- Education: University of Auckland
- Scientific career
- Fields: aquaculture, coastal ecology
- Institutions: Auckland University of Technology, Fiji National University
- Thesis: Ecological dynamics of the green-lipped mussel, Perna canaliculus, at Ninety Mile Beach, northern New Zealand (2001);
- Academic advisors: Andrew Jeffs and Bob Creese

= Andrea Alfaro =

American New Zealand aquaculture and marine ecology academic

Andrea Casandra Alfaro is an American-New Zealand aquaculture and marine ecology academic.
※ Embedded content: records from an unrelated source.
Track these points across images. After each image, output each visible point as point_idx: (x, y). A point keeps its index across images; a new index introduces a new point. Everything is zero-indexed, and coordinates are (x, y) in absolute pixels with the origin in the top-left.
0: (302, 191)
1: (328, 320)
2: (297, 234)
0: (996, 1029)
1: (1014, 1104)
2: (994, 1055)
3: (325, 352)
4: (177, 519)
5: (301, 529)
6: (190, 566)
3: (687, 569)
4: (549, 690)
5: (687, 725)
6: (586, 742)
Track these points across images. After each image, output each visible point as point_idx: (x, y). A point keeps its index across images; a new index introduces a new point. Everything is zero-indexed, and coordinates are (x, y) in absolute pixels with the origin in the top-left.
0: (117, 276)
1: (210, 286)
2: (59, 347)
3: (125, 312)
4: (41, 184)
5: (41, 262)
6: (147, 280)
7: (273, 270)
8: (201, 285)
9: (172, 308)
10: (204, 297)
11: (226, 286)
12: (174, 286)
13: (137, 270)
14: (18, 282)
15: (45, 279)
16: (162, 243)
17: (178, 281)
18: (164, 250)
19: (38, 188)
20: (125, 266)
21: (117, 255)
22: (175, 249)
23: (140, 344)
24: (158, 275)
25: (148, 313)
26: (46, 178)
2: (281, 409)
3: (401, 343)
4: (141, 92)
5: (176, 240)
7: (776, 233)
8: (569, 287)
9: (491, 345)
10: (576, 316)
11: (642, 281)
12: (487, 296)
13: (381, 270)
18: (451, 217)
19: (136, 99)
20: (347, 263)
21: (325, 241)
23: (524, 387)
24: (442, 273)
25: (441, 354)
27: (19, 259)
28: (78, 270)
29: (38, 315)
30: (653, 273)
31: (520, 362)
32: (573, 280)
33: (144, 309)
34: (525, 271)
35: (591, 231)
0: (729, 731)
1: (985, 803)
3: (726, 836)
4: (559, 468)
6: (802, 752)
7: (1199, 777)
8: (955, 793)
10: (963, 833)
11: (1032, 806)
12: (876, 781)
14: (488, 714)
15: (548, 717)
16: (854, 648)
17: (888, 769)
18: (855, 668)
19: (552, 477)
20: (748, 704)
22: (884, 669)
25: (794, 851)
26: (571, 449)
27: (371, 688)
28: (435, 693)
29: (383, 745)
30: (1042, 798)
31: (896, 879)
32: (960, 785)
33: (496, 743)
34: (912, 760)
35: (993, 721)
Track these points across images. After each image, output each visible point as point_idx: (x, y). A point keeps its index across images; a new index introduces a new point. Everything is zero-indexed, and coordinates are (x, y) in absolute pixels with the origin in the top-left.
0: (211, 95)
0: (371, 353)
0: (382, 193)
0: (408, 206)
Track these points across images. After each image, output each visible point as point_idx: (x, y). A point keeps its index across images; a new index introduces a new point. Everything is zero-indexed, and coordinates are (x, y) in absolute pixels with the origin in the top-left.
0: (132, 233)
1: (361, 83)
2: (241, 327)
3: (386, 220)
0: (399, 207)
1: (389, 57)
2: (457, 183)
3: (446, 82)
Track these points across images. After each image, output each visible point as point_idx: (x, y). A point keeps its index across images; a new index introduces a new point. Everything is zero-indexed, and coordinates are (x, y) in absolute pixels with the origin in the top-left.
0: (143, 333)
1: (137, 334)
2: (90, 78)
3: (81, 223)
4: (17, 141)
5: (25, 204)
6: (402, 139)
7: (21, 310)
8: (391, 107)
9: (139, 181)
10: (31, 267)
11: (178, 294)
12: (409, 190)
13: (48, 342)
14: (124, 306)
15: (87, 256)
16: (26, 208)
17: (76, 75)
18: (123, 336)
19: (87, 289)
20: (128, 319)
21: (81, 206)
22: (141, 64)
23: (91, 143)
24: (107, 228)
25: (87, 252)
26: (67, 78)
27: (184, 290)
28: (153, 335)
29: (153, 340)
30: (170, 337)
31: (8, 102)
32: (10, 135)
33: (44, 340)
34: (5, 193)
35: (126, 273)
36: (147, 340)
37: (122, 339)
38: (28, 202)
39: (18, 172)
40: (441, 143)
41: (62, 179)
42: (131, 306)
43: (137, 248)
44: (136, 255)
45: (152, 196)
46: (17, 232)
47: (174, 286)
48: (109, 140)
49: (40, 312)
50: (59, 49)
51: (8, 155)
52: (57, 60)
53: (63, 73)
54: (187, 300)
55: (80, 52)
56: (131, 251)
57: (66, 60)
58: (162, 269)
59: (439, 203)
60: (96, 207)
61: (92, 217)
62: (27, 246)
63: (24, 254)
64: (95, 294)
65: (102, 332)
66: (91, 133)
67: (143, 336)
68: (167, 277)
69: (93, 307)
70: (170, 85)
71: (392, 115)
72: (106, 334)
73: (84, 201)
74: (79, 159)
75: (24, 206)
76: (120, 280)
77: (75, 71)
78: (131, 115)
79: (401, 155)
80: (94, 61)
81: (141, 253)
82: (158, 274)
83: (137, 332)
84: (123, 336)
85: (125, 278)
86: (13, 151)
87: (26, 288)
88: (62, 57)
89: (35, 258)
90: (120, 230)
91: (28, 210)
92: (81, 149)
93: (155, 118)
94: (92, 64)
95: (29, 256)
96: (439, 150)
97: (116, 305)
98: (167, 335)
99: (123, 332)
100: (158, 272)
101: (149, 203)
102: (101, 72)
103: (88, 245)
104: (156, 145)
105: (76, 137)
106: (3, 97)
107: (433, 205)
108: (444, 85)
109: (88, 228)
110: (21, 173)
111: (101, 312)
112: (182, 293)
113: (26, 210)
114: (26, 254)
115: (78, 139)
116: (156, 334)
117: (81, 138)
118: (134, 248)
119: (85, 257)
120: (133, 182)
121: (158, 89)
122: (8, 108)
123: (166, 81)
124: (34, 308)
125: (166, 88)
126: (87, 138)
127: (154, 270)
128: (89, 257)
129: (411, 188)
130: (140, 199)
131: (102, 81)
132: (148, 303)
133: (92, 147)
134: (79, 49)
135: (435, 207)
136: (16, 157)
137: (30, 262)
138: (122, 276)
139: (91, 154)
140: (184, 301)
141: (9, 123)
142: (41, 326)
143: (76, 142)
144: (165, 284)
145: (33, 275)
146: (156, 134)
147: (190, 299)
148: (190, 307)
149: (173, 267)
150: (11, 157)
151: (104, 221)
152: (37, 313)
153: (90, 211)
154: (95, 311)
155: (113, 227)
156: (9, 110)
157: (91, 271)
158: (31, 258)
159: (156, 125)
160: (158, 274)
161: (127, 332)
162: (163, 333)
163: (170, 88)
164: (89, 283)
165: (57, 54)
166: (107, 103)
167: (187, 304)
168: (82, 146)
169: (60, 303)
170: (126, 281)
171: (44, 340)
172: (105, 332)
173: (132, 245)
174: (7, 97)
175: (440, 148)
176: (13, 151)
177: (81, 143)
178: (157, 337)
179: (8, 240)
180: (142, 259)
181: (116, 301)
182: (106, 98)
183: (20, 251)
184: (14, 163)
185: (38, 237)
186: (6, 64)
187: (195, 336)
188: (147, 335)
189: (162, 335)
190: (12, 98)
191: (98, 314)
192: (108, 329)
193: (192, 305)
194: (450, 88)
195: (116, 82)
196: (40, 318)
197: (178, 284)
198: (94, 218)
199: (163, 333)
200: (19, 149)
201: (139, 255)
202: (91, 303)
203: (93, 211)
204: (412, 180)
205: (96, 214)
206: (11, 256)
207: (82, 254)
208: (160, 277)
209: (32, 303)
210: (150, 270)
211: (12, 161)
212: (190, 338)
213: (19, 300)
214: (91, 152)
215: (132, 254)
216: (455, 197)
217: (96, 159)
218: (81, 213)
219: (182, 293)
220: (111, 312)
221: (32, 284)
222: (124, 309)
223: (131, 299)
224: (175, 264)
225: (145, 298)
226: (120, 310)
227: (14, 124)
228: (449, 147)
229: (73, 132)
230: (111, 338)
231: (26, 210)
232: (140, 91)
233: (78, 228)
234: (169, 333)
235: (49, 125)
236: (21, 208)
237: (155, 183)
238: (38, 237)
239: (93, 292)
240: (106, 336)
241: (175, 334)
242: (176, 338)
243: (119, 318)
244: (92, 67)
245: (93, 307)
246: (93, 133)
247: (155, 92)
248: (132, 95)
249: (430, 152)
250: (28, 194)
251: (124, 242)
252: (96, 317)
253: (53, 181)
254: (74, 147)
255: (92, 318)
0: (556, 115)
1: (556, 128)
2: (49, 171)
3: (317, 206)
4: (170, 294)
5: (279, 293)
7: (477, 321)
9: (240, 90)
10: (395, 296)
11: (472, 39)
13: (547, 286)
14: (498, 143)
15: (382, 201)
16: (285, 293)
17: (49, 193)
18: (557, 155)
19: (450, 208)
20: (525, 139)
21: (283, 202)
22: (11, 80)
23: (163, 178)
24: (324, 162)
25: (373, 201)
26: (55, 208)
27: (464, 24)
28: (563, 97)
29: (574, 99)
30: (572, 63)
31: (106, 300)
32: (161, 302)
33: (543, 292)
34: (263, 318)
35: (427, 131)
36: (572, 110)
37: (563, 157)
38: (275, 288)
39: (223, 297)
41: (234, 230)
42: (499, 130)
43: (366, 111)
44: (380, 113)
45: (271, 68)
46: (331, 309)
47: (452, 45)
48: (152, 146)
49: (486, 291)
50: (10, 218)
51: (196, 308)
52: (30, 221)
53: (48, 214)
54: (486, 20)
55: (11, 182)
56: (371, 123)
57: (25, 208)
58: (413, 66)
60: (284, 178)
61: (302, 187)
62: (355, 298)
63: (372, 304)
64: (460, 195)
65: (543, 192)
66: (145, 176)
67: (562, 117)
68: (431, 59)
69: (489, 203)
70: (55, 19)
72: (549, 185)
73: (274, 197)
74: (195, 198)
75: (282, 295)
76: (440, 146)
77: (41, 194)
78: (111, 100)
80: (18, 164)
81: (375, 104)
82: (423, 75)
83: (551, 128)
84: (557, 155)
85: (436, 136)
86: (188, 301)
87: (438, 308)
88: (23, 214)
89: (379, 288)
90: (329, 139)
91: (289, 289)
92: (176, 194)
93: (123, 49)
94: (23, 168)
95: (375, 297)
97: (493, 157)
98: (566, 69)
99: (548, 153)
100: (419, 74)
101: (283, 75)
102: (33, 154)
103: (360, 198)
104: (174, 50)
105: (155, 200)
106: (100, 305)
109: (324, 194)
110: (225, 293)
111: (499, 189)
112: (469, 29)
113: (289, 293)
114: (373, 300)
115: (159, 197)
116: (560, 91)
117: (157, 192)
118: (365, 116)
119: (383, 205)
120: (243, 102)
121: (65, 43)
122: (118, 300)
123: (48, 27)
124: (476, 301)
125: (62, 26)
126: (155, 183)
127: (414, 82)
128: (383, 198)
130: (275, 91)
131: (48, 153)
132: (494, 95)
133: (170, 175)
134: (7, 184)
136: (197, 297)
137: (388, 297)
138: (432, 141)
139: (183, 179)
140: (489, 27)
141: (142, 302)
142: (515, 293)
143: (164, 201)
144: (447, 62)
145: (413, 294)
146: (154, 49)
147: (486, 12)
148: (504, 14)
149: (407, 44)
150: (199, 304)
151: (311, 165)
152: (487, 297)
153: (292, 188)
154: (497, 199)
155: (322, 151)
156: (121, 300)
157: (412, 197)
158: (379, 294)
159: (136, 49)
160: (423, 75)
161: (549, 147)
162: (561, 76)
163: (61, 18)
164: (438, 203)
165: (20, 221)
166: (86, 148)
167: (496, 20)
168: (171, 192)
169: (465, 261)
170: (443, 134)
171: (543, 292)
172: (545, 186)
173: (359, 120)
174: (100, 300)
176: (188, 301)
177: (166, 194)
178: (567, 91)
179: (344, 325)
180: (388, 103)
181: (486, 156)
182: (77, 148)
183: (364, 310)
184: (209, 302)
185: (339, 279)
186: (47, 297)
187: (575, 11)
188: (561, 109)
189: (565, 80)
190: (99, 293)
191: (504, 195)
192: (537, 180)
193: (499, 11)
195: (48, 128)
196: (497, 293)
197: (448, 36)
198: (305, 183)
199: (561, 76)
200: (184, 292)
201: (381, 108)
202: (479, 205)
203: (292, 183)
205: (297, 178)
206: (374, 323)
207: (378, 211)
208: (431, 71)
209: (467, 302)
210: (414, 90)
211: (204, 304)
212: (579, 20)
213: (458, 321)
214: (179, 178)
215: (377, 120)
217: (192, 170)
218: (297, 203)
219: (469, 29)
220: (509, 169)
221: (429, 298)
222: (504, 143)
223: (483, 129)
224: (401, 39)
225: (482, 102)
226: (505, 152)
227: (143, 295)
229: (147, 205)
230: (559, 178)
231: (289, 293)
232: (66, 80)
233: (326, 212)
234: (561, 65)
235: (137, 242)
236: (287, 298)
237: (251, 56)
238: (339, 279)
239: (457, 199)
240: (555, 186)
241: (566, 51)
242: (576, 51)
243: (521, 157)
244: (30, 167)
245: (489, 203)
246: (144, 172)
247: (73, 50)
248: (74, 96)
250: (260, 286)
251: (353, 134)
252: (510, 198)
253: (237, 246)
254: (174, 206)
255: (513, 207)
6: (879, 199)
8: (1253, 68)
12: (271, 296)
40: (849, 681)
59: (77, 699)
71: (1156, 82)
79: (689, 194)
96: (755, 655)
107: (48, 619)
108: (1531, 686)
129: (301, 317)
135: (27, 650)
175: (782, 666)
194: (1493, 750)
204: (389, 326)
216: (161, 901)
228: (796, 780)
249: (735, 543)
She is currently a full professor at the Auckland University of Technology.

==Academic career==

After a 2001 PhD at the University of Auckland titled 'Ecological dynamics of the green-lipped mussel, Perna canaliculus, at Ninety Mile Beach, northern New Zealand,' Alfaro moved to Auckland University of Technology, rising to full professor. Much of her research is related to the Perna canaliculus New Zealand green-lipped mussel, an important species in New Zealand aquaculture industry, but she has projects throughout the Pacific, including many with students from the Fiji National University.

== Business career ==
Alfaro is also a director of Bluff Ltd, a company reestablishing pāua farming in Bluff. She also provides the company with scientific advice.

== Selected works ==
- Alfaro, Andrea C., François Thomas, Luce Sergent, and Mark Duxbury. "Identification of trophic interactions within an estuarine food web (northern New Zealand) using fatty acid biomarkers and stable isotopes." Estuarine, Coastal and Shelf Science 70, no. 1-2 (2006): 271–286.
- Alfaro, Andrea C. "Benthic macro-invertebrate community composition within a mangrove/seagrass estuary in northern New Zealand." Estuarine, Coastal and Shelf Science 66, no. 1-2 (2006): 97–110.
- Alfaro, Andrea C., Andrew G. Jeffs, and Robert G. Creese. "Bottom-drifting algal/mussel spat associations along a sandy coastal region in northern New Zealand." Aquaculture 241, no. 1-4 (2004): 269–290.
- Campbell, Kathleen A., Campbell S. Nelson, Andrea C. Alfaro, Sheree Boyd, Jens Greinert, Stephanie Nyman, Emmanuelle Grosjean et al. "Geological imprint of methane seepage on the seabed and biota of the convergent Hikurangi Margin, New Zealand: Box core and grab carbonate results." Marine Geology 272, no. 1-4 (2010): 285–306.